<<<<

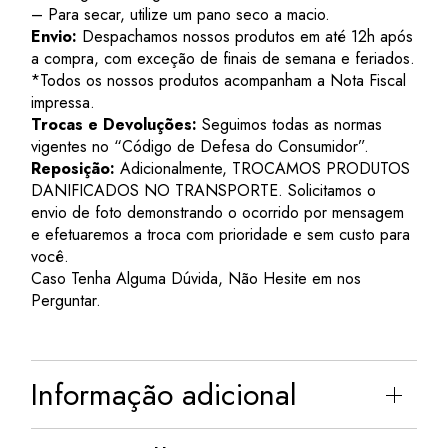
– Para secar, utilize um pano seco a macio.
Envio:
Despachamos nossos produtos em até 12h após
a compra, com exceção de finais de semana e feriados.
*Todos os nossos produtos acompanham a Nota Fiscal
impressa.
Trocas e Devoluções:
Seguimos todas as normas
vigentes no “Código de Defesa do Consumidor”.
Reposição:
Adicionalmente, TROCAMOS PRODUTOS
DANIFICADOS NO TRANSPORTE. Solicitamos o
envio de foto demonstrando o ocorrido por mensagem
e efetuaremos a troca com prioridade e sem custo para
você.
Caso Tenha Alguma Dúvida, Não Hesite em nos
Perguntar.
Informação adicional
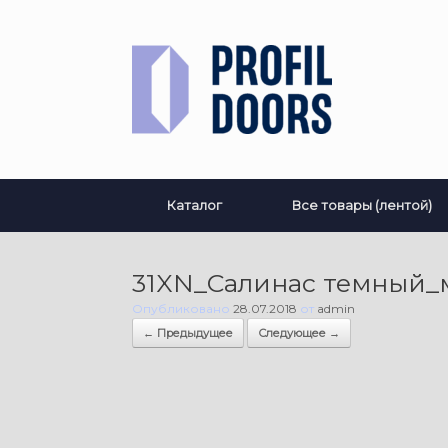
Перейти
к
содержанию
Каталог
Все товары (лентой)
31XN_Салинас темный_
Опубликовано
28.07.2018
от
admin
← Предыдущее
Следующее →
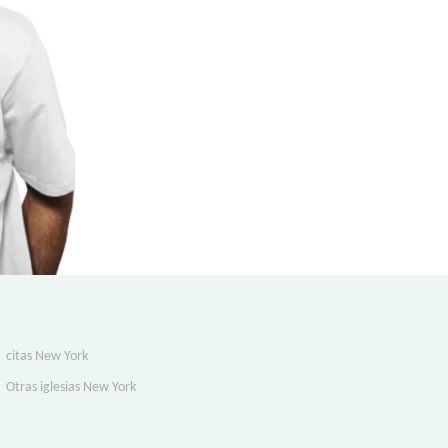
citas New York
Otras iglesias New York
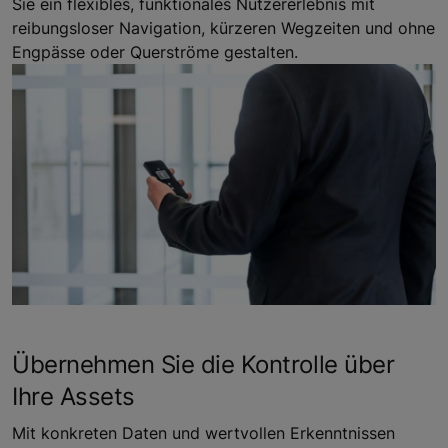
Sie ein flexibles, funktionales Nutzererlebnis mit
reibungsloser Navigation, kürzeren Wegzeiten und ohne
Engpässe oder Querströme gestalten.
Übernehmen Sie die Kontrolle über
Ihre Assets
Mit konkreten Daten und wertvollen Erkenntnissen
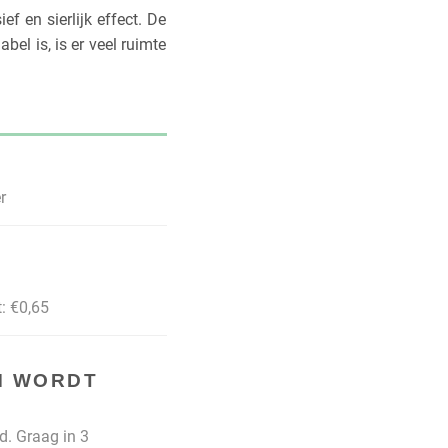
 en sierlijk effect. De
bel is, is er veel ruimte
r
: €0,65​
M WORDT
d. Graag in 3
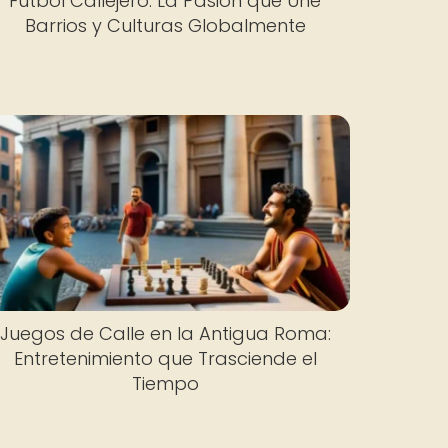
Fútbol Callejero: La Pasión que Une
Barrios y Culturas Globalmente
Juegos de Calle en la Antigua Roma:
Entretenimiento que Trasciende el
Tiempo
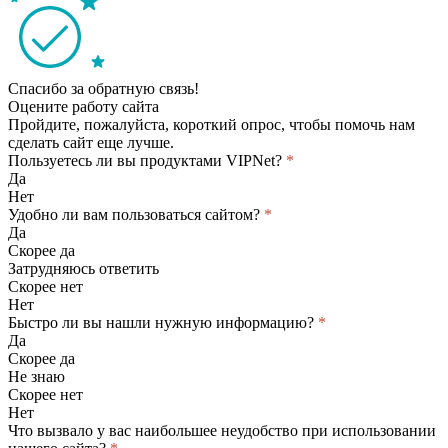
Спасибо за обратную связь!
Оцените работу сайта
Пройдите, пожалуйста, короткий опрос, чтобы помочь нам
сделать сайт еще лучше.
Пользуетесь ли вы продуктами VIPNet?
*
Да
Нет
Удобно ли вам пользоваться сайтом?
*
Да
Скорее да
Затрудняюсь ответить
Скорее нет
Нет
Быстро ли вы нашли нужную информацию?
*
Да
Скорее да
Не знаю
Скорее нет
Нет
Что вызвало у вас наибольшее неудобство при использовании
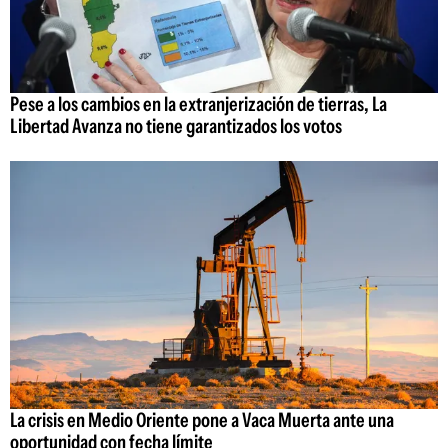
Pese a los cambios en la extranjerización de tierras, La
Libertad Avanza no tiene garantizados los votos
La crisis en Medio Oriente pone a Vaca Muerta ante una
oportunidad con fecha límite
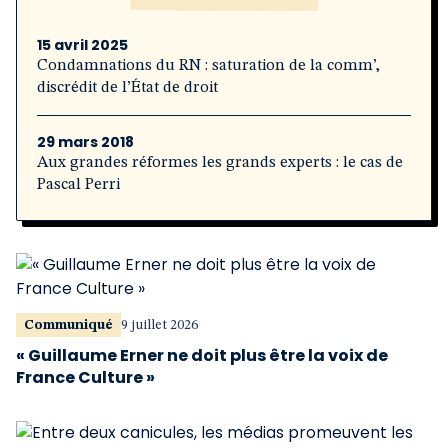
15 avril 2025
Condamnations du RN : saturation de la comm’,
discrédit de l’État de droit
29 mars 2018
Aux grandes réformes les grands experts : le cas de
Pascal Perri
Communiqué
9 juillet 2026
« Guillaume Erner ne doit plus être la voix de
France Culture »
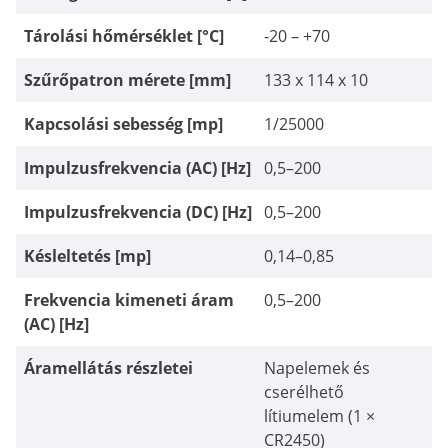
Tárolási hőmérséklet [°C]
-20 – +70
Szűrőpatron mérete [mm]
133 x 114 x 10
Kapcsolási sebesség [mp]
1/25000
Impulzusfrekvencia (AC) [Hz]
0,5–200
Impulzusfrekvencia (DC) [Hz]
0,5–200
Késleltetés [mp]
0,14–0,85
Frekvencia kimeneti áram
0,5–200
(AC) [Hz]
Áramellátás részletei
Napelemek és
cserélhető
lítiumelem (1 ×
CR2450)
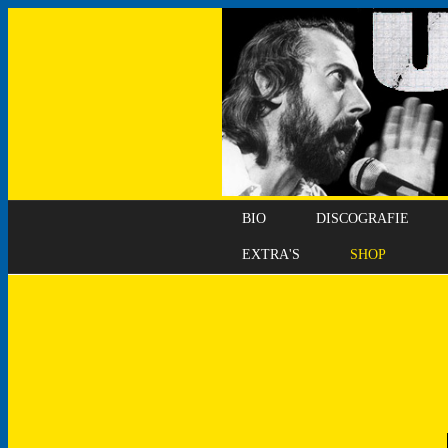
BIO
DISCOGRAFIE
EXTRA'S
SHOP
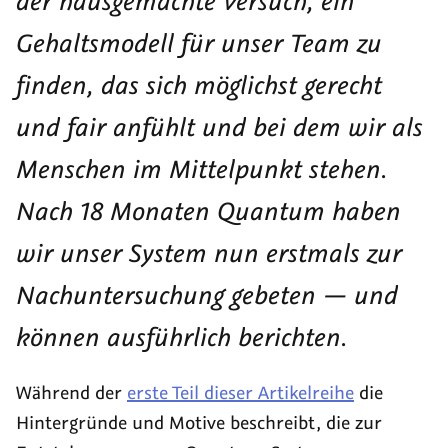
der hausgemachte Versuch, ein
Gehaltsmodell für unser Team zu
finden, das sich möglichst gerecht
und fair anfühlt und bei dem wir als
Menschen im Mittelpunkt stehen.
Nach 18 Monaten Quantum haben
wir unser System nun erstmals zur
Nachuntersuchung gebeten — und
können ausführlich berichten.
Während der
erste Teil dieser Artikelreihe
die
Hintergründe und Motive beschreibt, die zur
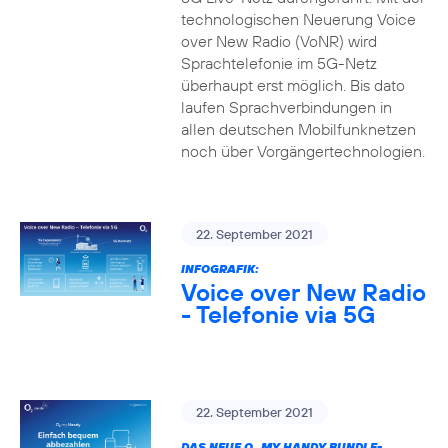
technologischen Neuerung Voice
over New Radio (VoNR) wird
Sprachtelefonie im 5G-Netz
überhaupt erst möglich. Bis dato
laufen Sprachverbindungen in
allen deutschen Mobilfunknetzen
noch über Vorgängertechnologien.
22. September 2021
INFOGRAFIK:
Voice over New Radio
- Telefonie via 5G
22. September 2021
DAS NEUE O
MY HANDY BUNDLE-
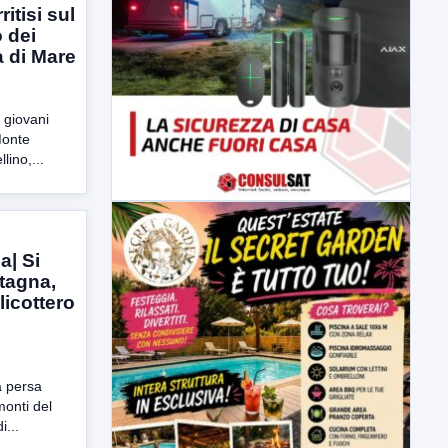
itisi sul
o dei
a di Mare
 giovani
Monte
lino,...
a| Si
tagna,
elicottero
a persa
monti del
i...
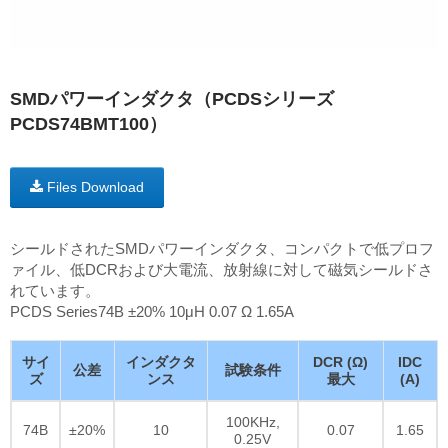
SMDパワーインダクタ（PCDSシリーズ
PCDS74BMT100）
Files Download
シールドされたSMDパワーインダクタ、コンパクトで低プロフ
ァイル、低DCRおよび大電流、放射線に対して磁気シールドさ
れています。
PCDS Series74B ±20% 10μH 0.07 Ω 1.65A
サイ
インダクタ
DCR (Ω)
IDC
公差
試験条件
ズ
ンス
最大
(A)
100KHz,
74B
±20%
10
0.07
1.65
0.25V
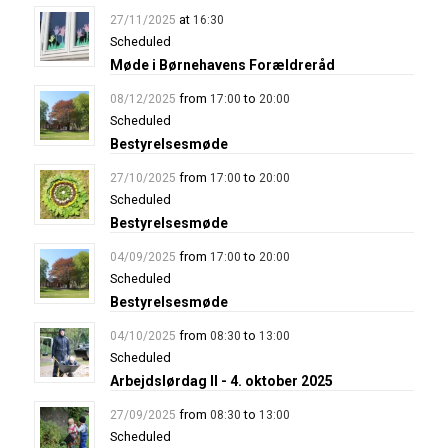
at
27/11/2025
16:30
Scheduled
Møde i Børnehavens Forældreråd
from
to
08/12/2025
17:00
20:00
Scheduled
Bestyrelsesmøde
from
to
27/10/2025
17:00
20:00
Scheduled
Bestyrelsesmøde
from
to
04/09/2025
17:00
20:00
Scheduled
Bestyrelsesmøde
from
to
04/10/2025
08:30
13:00
Scheduled
Arbejdslørdag II - 4. oktober 2025
from
to
27/09/2025
08:30
13:00
Scheduled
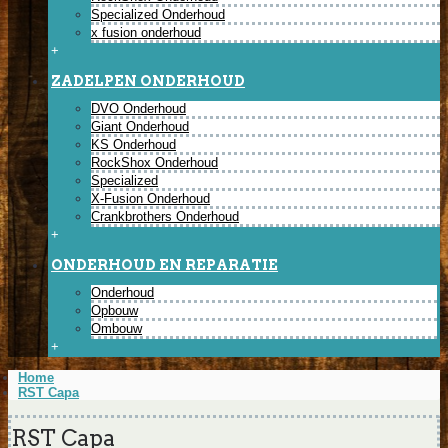
Specialized Onderhoud
x fusion onderhoud
+
ZADELPEN ONDERHOUD
DVO Onderhoud
Giant Onderhoud
KS Onderhoud
RockShox Onderhoud
Specialized
X-Fusion Onderhoud
Crankbrothers Onderhoud
+
ONDERHOUD EN REPARATIE
Onderhoud
Opbouw
Ombouw
+
Home
RST Capa
RST Capa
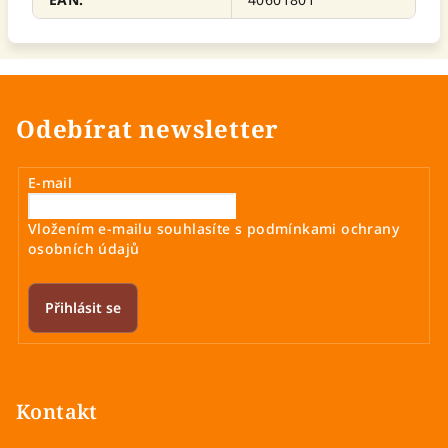
Odebírat newsletter
E-mail
Vložením e-mailu souhlasíte s
podmínkami ochrany
osobních údajů
Přihlásit se
Z
á
p
Kontakt
a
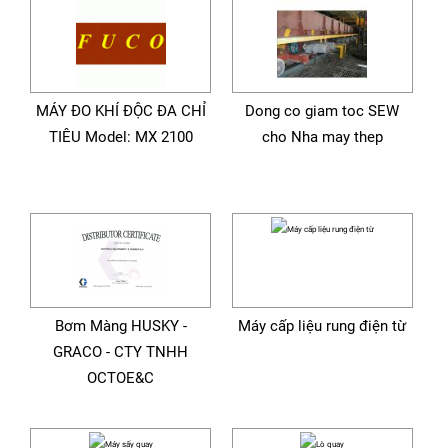
MÁY ĐO KHÍ ĐỘC ĐA CHỈ
Dong co giam toc SEW
TIÊU Model: MX 2100
cho Nha may thep
Bơm Màng HUSKY -
Máy cấp liệu rung điện từ
GRACO - CTY TNHH
OCTOE&C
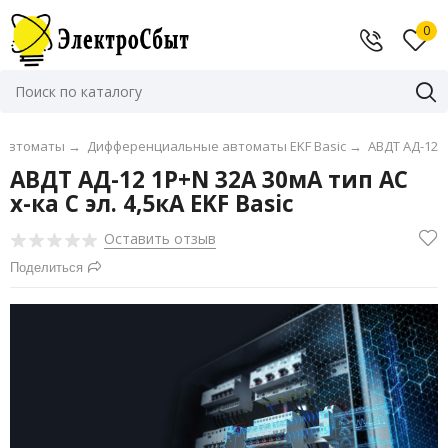
0
 автоматы
→
Дифференциальные автоматы EKF Basic
→
АВДТ АД-12
АВДТ АД-12 1P+N 32А 30мА тип АС
х-ка C эл. 4,5кА EKF Basic
Оставить отзыв
Поделиться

>>>>

→ **PROBLEM STATEMENT**
Which lines in the listing above include the string "АВДТ"? Copy each of them.

→ **TASK RESPONSE**
АВДТ АД-12
АВДТ АД-12 1P+N 32А 30мА тип АС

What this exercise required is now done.